Records taken from a dataset
- - - -

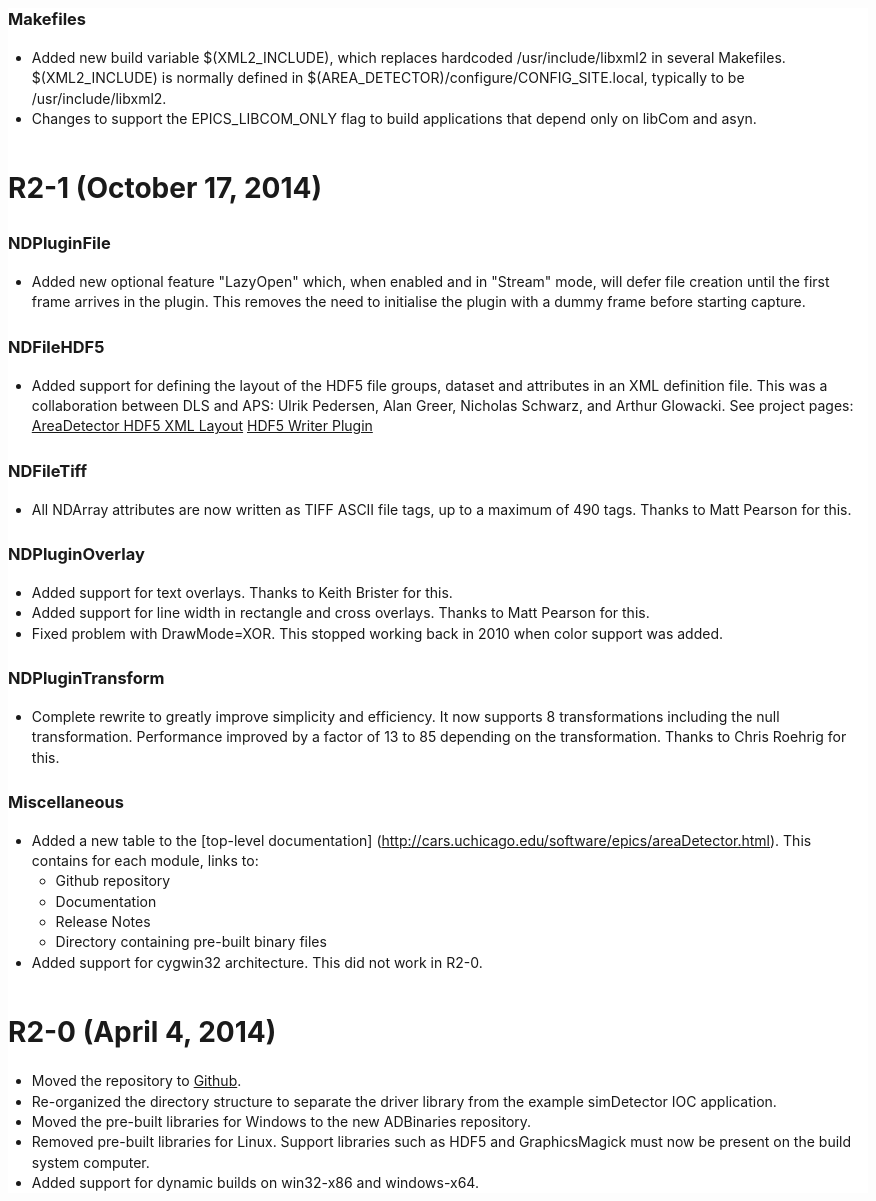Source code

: ### Makefiles
* Added new build variable $(XML2_INCLUDE), which replaces hardcoded /usr/include/libxml2 in
  several Makefiles.  $(XML2_INCLUDE) is normally defined in 
  $(AREA_DETECTOR)/configure/CONFIG_SITE.local, typically to be /usr/include/libxml2.
* Changes to support the EPICS_LIBCOM_ONLY flag to build applications that depend only
  on libCom and asyn.
    
    
R2-1 (October 17, 2014)
=======================
### NDPluginFile
* Added new optional feature "LazyOpen" which, when enabled and in "Stream" mode, will defer 
  file creation until the first frame arrives in the plugin. This removes the need to initialise
  the plugin with a dummy frame before starting capture.  

### NDFileHDF5
* Added support for defining the layout of the HDF5 file groups, dataset and attributes in an XML
  definition file. This was a collaboration between DLS and APS: Ulrik Pedersen, Alan Greer, 
  Nicholas Schwarz, and Arthur Glowacki. See project pages: 
  [AreaDetector HDF5 XML Layout](http://confluence.diamond.ac.uk/x/epF-AQ)
  [HDF5 Writer Plugin](https://confluence.aps.anl.gov/x/d4GG)

### NDFileTiff
* All NDArray attributes are now written as TIFF ASCII file tags, up to a maximum of 490 tags.
  Thanks to Matt Pearson for this.

### NDPluginOverlay
* Added support for text overlays. Thanks to Keith Brister for this.
* Added support for line width in rectangle and cross overlays.  Thanks to Matt Pearson for this.
* Fixed problem with DrawMode=XOR. This stopped working back in 2010 when color support was added.

### NDPluginTransform
* Complete rewrite to greatly improve simplicity and efficiency.  It now supports 8 transformations
  including the null transformation.  Performance improved by a factor of 13 to 85 depending
  on the transformation.  Thanks to Chris Roehrig for this.

### Miscellaneous
* Added a new table to the 
  [top-level documentation] (http://cars.uchicago.edu/software/epics/areaDetector.html).
  This contains for each module, links to:
  - Github repository
  - Documentation
  - Release Notes
  - Directory containing pre-built binary files
* Added support for cygwin32 architecture.  This did not work in R2-0.


R2-0 (April 4, 2014)
====================
* Moved the repository to [Github](https://github.com/areaDetector/ADCore).
* Re-organized the directory structure to separate the driver library from the example 
  simDetector IOC application.
* Moved the pre-built libraries for Windows to the new ADBinaries repository.
* Removed pre-built libraries for Linux.  Support libraries such as HDF5 and GraphicsMagick 
  must now be present on the build system computer.
* Added support for dynamic builds on win32-x86 and windows-x64. 
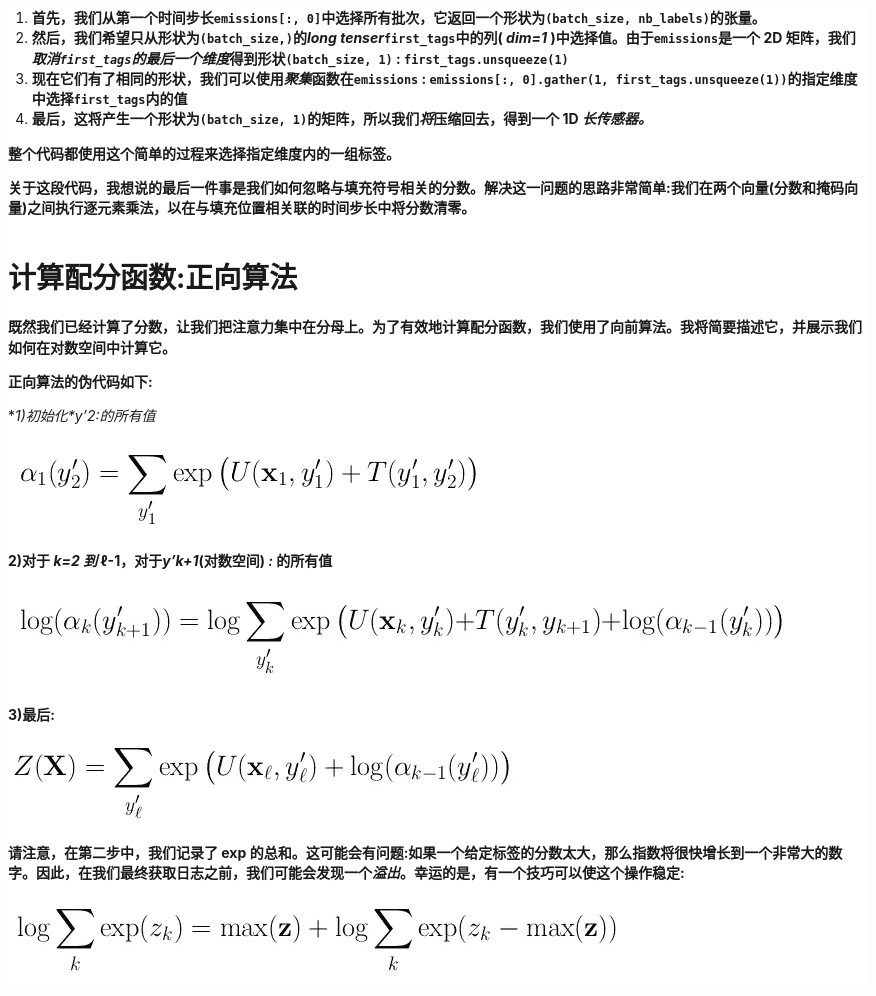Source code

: 1.  **首先，我们从第一个时间步长`emissions[:, 0]`中选择所有批次，它返回一个形状为`(batch_size, nb_labels)`的张量。**
2.  **然后，我们希望只从形状为`(batch_size,)`的*long tenser*`first_tags`中的列( *dim=1* )中选择值。由于`emissions`是一个 2D 矩阵，我们*取消`first_tags`的最后一个维度*得到形状`(batch_size, 1)` : `first_tags.unsqueeze(1)`**
3.  **现在它们有了相同的形状，我们可以使用*聚集*函数在`emissions` : `emissions[:, 0].gather(1, first_tags.unsqueeze(1))`的指定维度中选择`first_tags`内的值**
4.  **最后，这将产生一个形状为`(batch_size, 1)`的矩阵，所以我们*将*压缩回去，得到一个 1D *长传感器。***

**整个代码都使用这个简单的过程来选择指定维度内的一组标签。**

**关于这段代码，我想说的最后一件事是我们如何忽略与填充符号相关的分数。解决这一问题的思路非常简单:我们在两个向量(分数和掩码向量)之间执行逐元素乘法，以在与填充位置相关联的时间步长中将分数清零。**

# **计算配分函数:正向算法**

**既然我们已经计算了分数，让我们把注意力集中在分母上。为了有效地计算配分函数，我们使用了向前算法。我将简要描述它，并展示我们如何在对数空间中计算它。**

**正向算法的伪代码如下:**

**1)初始化*y’2:*的所有值**

**![](img/b8ca21ef03dad2fcec13bf07647227d3.png)**

**2)对于 *k=2 到* ℓ-1，对于*y’k+1*(对数空间) *:* 的所有值**

**![](img/aa11aee12b4d0ced9b0a7abdead7d29a.png)**

**3)最后:**

**![](img/d22fe40241e7c31826a3940fb994ef3e.png)**

**请注意，在第二步中，我们记录了 exp 的总和。这可能会有问题:如果一个给定标签的分数太大，那么指数将很快增长到一个非常大的数字。因此，在我们最终获取日志之前，我们可能会发现一个*溢出*。幸运的是，有一个技巧可以使这个操作稳定:**

**![](img/fcee87c5aa9e598eb7bc3983dbb29138.png)**
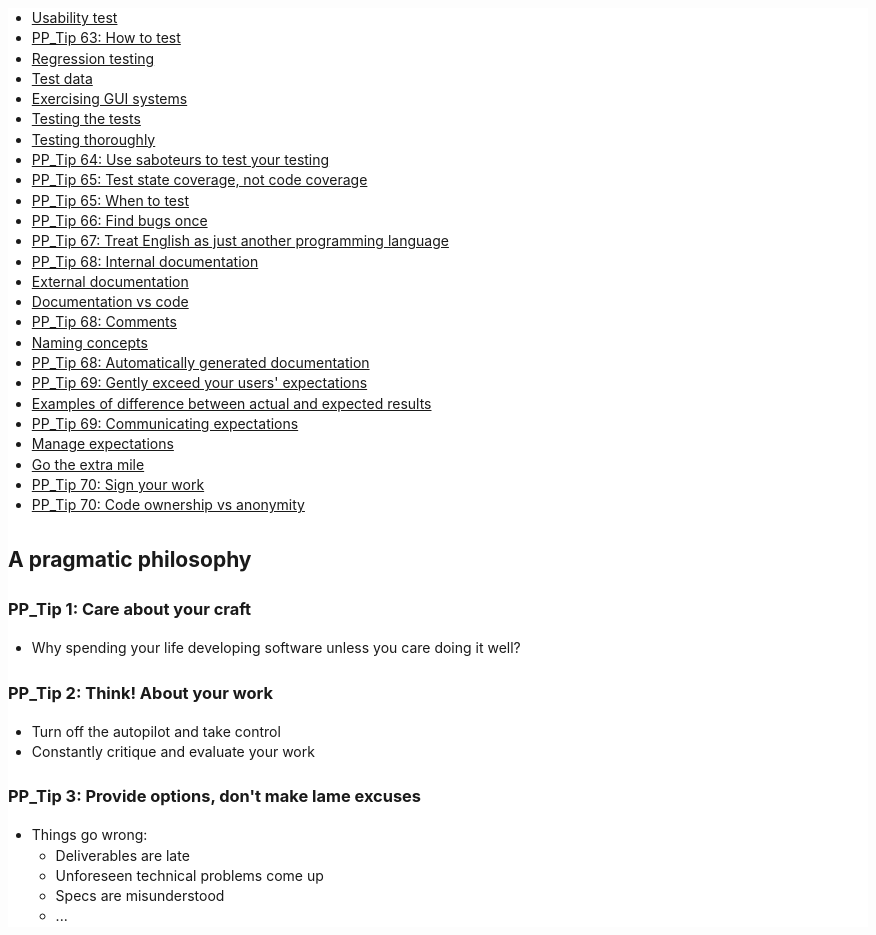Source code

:  * [Usability test](#usability-test)
  * [PP_Tip 63: How to test](#pp_tip-63-how-to-test)
  * [Regression testing](#regression-testing)
  * [Test data](#test-data)
  * [Exercising GUI systems](#exercising-gui-systems)
  * [Testing the tests](#testing-the-tests)
  * [Testing thoroughly](#testing-thoroughly)
  * [PP_Tip 64: Use saboteurs to test your testing](#pp_tip-64-use-saboteurs-to-test-your-testing)
  * [PP_Tip 65: Test state coverage, not code coverage](#pp_tip-65-test-state-coverage-not-code-coverage)
  * [PP_Tip 65: When to test](#pp_tip-65-when-to-test)
  * [PP_Tip 66: Find bugs once](#pp_tip-66-find-bugs-once)
  * [PP_Tip 67: Treat English as just another programming language](#pp_tip-67-treat-english-as-just-another-programming-language)
  * [PP_Tip 68: Internal documentation](#pp_tip-68-internal-documentation)
  * [External documentation](#external-documentation)
  * [Documentation vs code](#documentation-vs-code)
  * [PP_Tip 68: Comments](#pp_tip-68-comments)
  * [Naming concepts](#naming-concepts)
  * [PP_Tip 68: Automatically generated documentation](#pp_tip-68-automatically-generated-documentation)
  * [PP_Tip 69: Gently exceed your users' expectations](#pp_tip-69-gently-exceed-your-users-expectations)
  * [Examples of difference between actual and expected results](#examples-of-difference-between-actual-and-expected-results)
  * [PP_Tip 69: Communicating expectations](#pp_tip-69-communicating-expectations)
  * [Manage expectations](#manage-expectations)
  * [Go the extra mile](#go-the-extra-mile)
  * [PP_Tip 70: Sign your work](#pp_tip-70-sign-your-work)
  * [PP_Tip 70: Code ownership vs anonymity](#pp_tip-70-code-ownership-vs-anonymity)



## A pragmatic philosophy

### PP_Tip 1: Care about your craft

- Why spending your life developing software unless you care doing it well?

### PP_Tip 2: Think! About your work

- Turn off the autopilot and take control
- Constantly critique and evaluate your work

### PP_Tip 3: Provide options, don't make lame excuses

- Things go wrong:
  - Deliverables are late
  - Unforeseen technical problems come up
  - Specs are misunderstood
  - ...

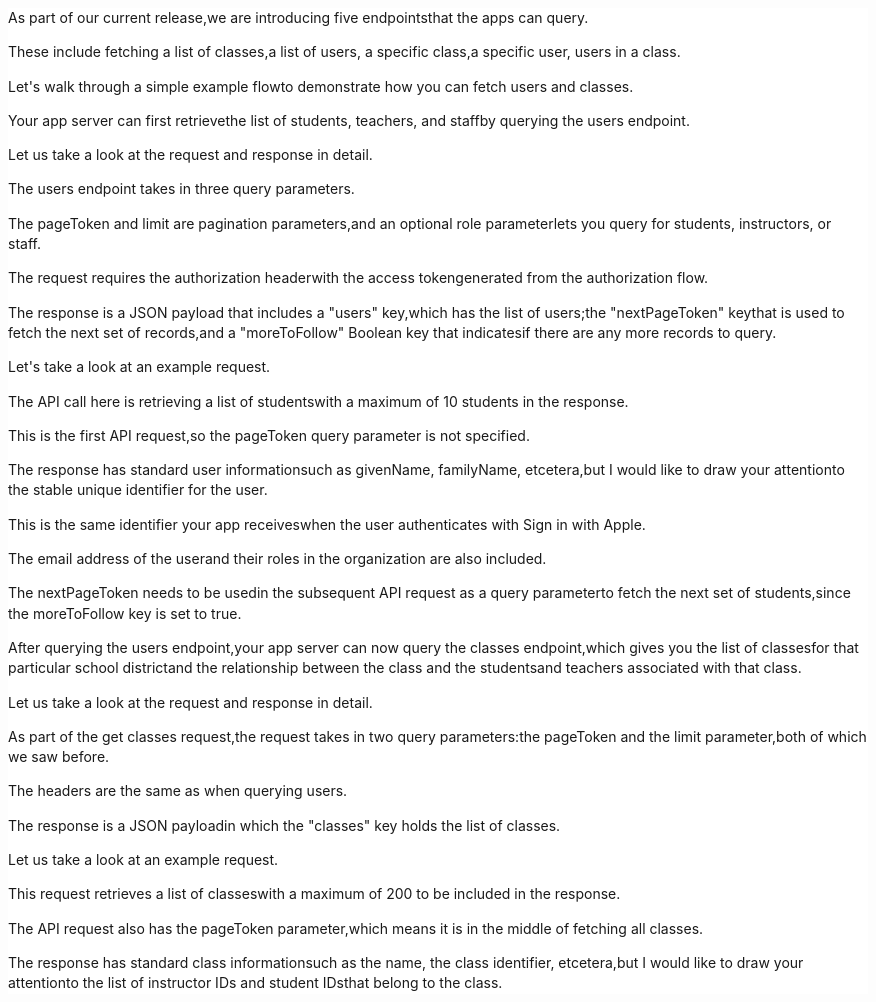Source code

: As part of our current release,we are introducing five endpointsthat the apps can query.

These include fetching a list of classes,a list of users, a specific class,a specific user, users in a class.

Let's walk through a simple example flowto demonstrate how you can fetch users and classes.

Your app server can first retrievethe list of students, teachers, and staffby querying the users endpoint.

Let us take a look at the request and response in detail.

The users endpoint takes in three query parameters.

The pageToken and limit are pagination parameters,and an optional role parameterlets you query for students, instructors, or staff.

The request requires the authorization headerwith the access tokengenerated from the authorization flow.

The response is a JSON payload that includes a "users" key,which has the list of users;the "nextPageToken" keythat is used to fetch the next set of records,and a "moreToFollow" Boolean key that indicatesif there are any more records to query.

Let's take a look at an example request.

The API call here is retrieving a list of studentswith a maximum of 10 students in the response.

This is the first API request,so the pageToken query parameter is not specified.

The response has standard user informationsuch as givenName, familyName, etcetera,but I would like to draw your attentionto the stable unique identifier for the user.

This is the same identifier your app receiveswhen the user authenticates with Sign in with Apple.

The email address of the userand their roles in the organization are also included.

The nextPageToken needs to be usedin the subsequent API request as a query parameterto fetch the next set of students,since the moreToFollow key is set to true.

After querying the users endpoint,your app server can now query the classes endpoint,which gives you the list of classesfor that particular school districtand the relationship between the class and the studentsand teachers associated with that class.

Let us take a look at the request and response in detail.

As part of the get classes request,the request takes in two query parameters:the pageToken and the limit parameter,both of which we saw before.

The headers are the same as when querying users.

The response is a JSON payloadin which the "classes" key holds the list of classes.

Let us take a look at an example request.

This request retrieves a list of classeswith a maximum of 200 to be included in the response.

The API request also has the pageToken parameter,which means it is in the middle of fetching all classes.

The response has standard class informationsuch as the name, the class identifier, etcetera,but I would like to draw your attentionto the list of instructor IDs and student IDsthat belong to the class.
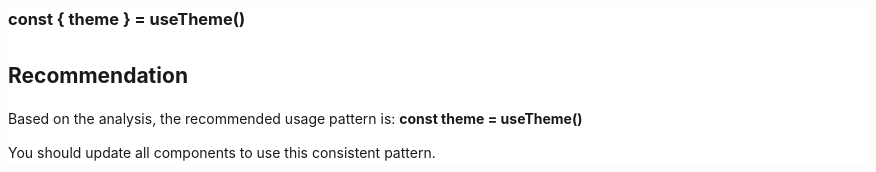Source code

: ### const { theme } = useTheme()



## Recommendation

Based on the analysis, the recommended usage pattern is: **const theme = useTheme()**

You should update all components to use this consistent pattern.
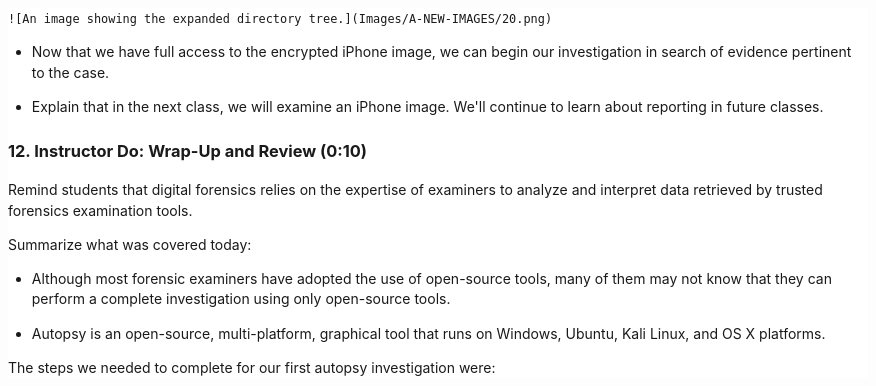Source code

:     ![An image showing the expanded directory tree.](Images/A-NEW-IMAGES/20.png)

-  Now that we have full access to the encrypted iPhone image, we can begin our investigation in search of evidence pertinent to the case.

- Explain that in the next class, we will examine an iPhone image. We'll continue to learn about reporting in future classes.

### 12. Instructor Do: Wrap-Up and Review (0:10)

Remind students that digital forensics relies on the expertise of examiners to analyze and interpret data retrieved by trusted forensics examination tools.

Summarize what was covered today:

- Although most forensic examiners have adopted the use of open-source tools, many of them may not know that they can perform a complete investigation using only open-source tools.

- Autopsy is an open-source, multi-platform, graphical tool that runs on Windows, Ubuntu, Kali Linux, and OS X platforms.

The steps we needed to complete for our first autopsy investigation were:
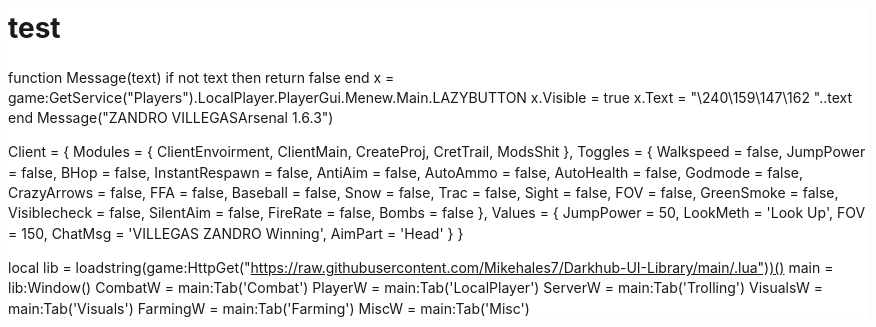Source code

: # test
function Message(text)
    if not text then return false end
    x = game:GetService("Players").LocalPlayer.PlayerGui.Menew.Main.LAZYBUTTON
    x.Visible = true
    x.Text = "\240\159\147\162 "..text
end
Message("‎ZANDRO VILLEGASArs‎enal 1.6.3")


Client = {
    Modules = {
        ClientEnvoirment,
        ClientMain,
        CreateProj,
        CretTrail,
        ModsShit
    },
    Toggles = {
        Walkspeed = false,
        JumpPower = false,
        BHop = false,
        InstantRespawn = false,
        AntiAim = false,
        AutoAmmo = false,
        AutoHealth = false,
        Godmode = false,
        CrazyArrows = false,
        FFA = false,
        Baseball = false,
        Snow = false,
        Trac = false,
        Sight = false,
        FOV = false,
        GreenSmoke = false,
        Visiblecheck = false,
        SilentAim = false,
        FireRate = false,
        Bombs = false
    },
    Values = {
        JumpPower = 50,
        LookMeth = 'Look Up',
        FOV = 150,
        ChatMsg = 'VILLEGAS ZANDRO Winning',
        AimPart = 'Head'
    }
}

local lib = loadstring(game:HttpGet("https://raw.githubusercontent.com/Mikehales7/Darkhub-UI-Library/main/.lua"))()
main = lib:Window()
CombatW = main:Tab('Combat')
PlayerW = main:Tab('LocalPlayer')
ServerW = main:Tab('Trolling')
VisualsW = main:Tab('Visuals')
FarmingW = main:Tab('Farming')
MiscW = main:Tab('Misc')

- - - -

» ACTION ITEM
How many lines of the records above contain the word "limit"? Reply with the number alone.

» RESPONSE TO THIS TASK
2